**THE PROBLEM**
Please tally the lines in the records below that contain the string "Zirvesi", treating uppercase and lowercase as different, and reply with the number alone.

**WORKING DATA**
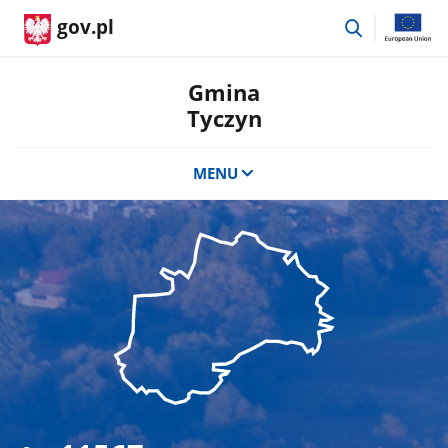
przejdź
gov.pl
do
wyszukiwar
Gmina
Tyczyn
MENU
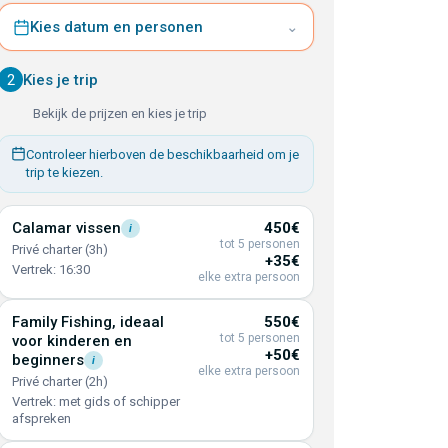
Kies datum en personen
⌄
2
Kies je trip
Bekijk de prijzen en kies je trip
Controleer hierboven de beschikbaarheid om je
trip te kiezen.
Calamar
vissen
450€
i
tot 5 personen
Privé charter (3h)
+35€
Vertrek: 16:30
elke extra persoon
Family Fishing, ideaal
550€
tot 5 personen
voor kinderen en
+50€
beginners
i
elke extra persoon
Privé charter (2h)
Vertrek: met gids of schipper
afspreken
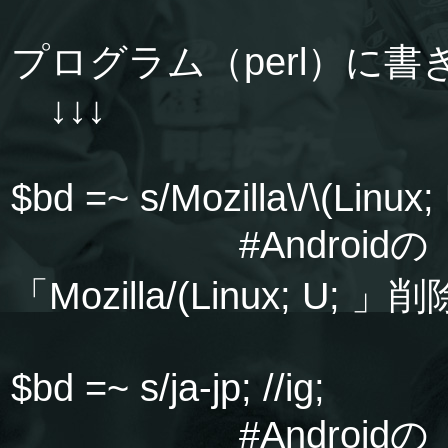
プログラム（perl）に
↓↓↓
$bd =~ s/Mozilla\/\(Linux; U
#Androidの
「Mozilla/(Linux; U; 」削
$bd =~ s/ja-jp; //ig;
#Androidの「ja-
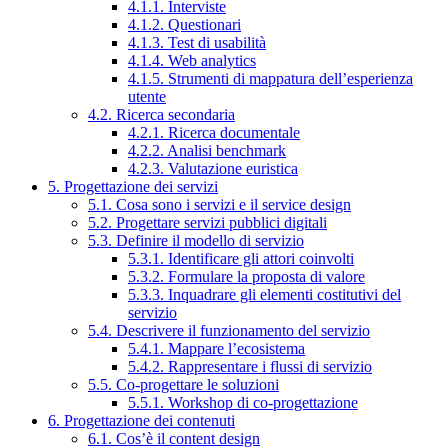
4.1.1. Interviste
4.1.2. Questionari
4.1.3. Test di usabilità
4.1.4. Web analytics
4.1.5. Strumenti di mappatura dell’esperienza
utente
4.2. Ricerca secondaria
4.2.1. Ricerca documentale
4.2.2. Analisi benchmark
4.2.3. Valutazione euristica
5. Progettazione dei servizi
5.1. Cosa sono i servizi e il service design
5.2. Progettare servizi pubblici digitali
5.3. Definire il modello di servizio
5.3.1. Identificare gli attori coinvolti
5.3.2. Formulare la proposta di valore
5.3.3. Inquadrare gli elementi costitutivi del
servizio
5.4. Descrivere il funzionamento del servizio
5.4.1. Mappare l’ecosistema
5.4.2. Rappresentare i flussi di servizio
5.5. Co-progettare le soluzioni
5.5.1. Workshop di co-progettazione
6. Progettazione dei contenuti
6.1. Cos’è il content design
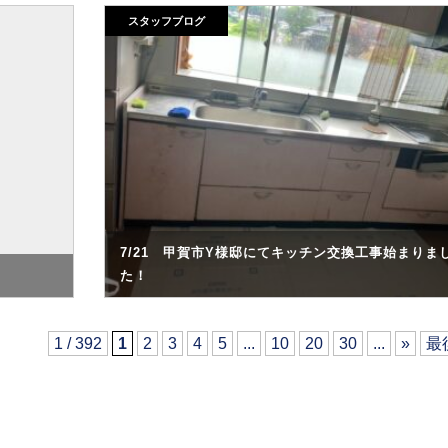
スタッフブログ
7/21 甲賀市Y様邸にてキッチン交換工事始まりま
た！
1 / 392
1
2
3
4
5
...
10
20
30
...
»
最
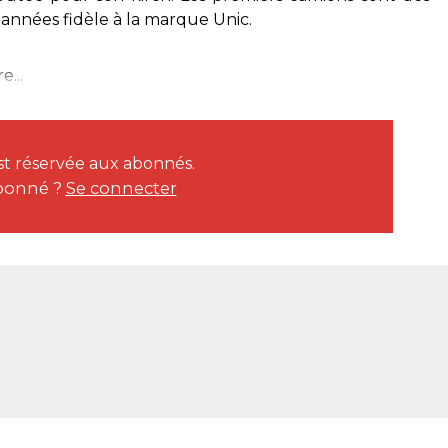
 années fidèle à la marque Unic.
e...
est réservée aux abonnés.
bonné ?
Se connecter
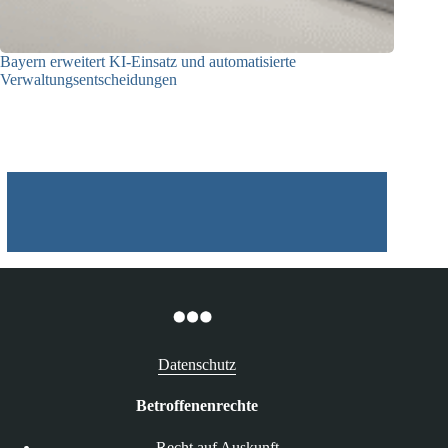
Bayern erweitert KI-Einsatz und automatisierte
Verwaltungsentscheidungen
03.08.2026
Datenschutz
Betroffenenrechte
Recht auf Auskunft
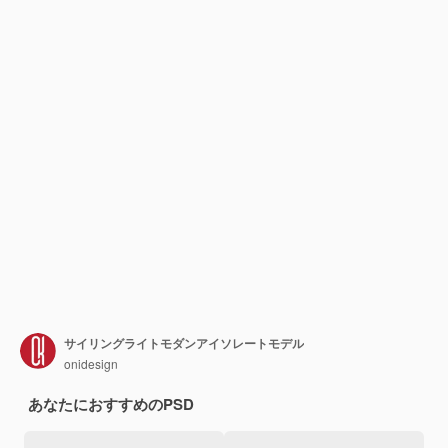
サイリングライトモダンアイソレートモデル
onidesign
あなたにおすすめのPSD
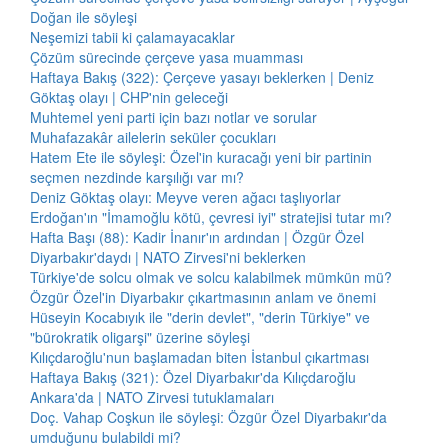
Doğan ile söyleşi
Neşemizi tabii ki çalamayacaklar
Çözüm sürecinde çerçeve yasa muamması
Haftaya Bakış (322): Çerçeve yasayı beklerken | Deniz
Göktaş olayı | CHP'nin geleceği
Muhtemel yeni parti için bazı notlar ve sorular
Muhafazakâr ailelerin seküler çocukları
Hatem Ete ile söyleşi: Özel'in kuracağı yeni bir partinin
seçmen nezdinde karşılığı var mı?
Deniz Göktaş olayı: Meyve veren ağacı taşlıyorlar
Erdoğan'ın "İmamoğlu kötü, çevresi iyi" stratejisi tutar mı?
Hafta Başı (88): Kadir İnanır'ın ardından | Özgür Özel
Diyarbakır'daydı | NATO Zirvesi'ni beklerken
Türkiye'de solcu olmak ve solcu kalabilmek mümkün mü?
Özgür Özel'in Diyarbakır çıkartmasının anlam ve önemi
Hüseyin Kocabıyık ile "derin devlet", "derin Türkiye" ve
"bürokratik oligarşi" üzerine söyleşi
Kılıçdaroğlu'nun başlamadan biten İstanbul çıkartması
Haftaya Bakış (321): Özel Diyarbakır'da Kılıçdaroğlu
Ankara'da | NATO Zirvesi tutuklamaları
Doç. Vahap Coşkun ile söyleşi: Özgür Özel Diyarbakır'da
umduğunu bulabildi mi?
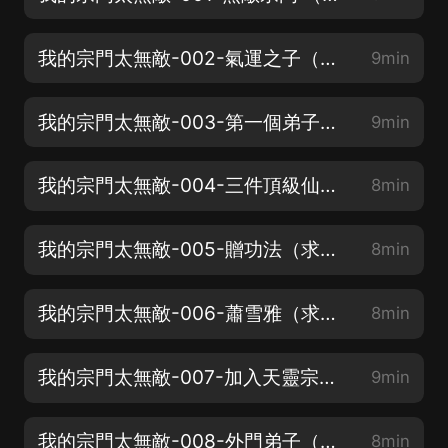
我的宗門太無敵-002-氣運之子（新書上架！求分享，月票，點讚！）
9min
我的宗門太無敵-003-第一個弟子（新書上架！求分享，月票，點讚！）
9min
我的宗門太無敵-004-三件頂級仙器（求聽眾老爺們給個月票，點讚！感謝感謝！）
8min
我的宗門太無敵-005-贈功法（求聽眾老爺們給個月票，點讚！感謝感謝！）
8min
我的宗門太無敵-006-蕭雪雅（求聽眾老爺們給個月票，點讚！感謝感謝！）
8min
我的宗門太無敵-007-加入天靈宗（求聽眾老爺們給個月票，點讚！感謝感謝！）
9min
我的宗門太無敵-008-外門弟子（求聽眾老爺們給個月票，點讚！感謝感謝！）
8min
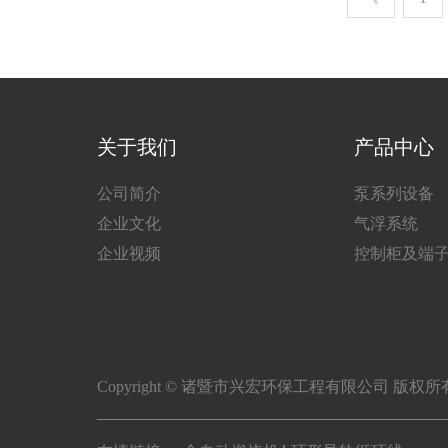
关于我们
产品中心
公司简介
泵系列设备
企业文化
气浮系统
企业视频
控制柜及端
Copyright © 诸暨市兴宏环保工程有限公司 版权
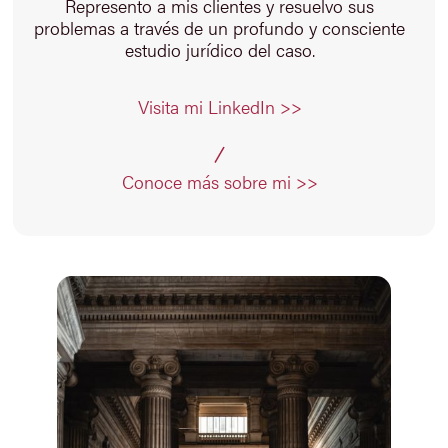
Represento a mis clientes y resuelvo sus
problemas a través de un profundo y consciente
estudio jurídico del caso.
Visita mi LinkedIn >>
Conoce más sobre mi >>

==

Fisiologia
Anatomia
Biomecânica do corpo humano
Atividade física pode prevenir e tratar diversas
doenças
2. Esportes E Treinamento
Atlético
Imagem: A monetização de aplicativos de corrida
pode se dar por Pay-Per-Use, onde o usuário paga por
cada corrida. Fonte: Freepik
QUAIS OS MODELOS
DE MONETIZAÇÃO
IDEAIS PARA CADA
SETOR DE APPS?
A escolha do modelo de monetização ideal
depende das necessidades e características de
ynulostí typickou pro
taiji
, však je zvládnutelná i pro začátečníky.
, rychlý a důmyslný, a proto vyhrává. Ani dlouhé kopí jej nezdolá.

**RESULT OF THIS TASK**
2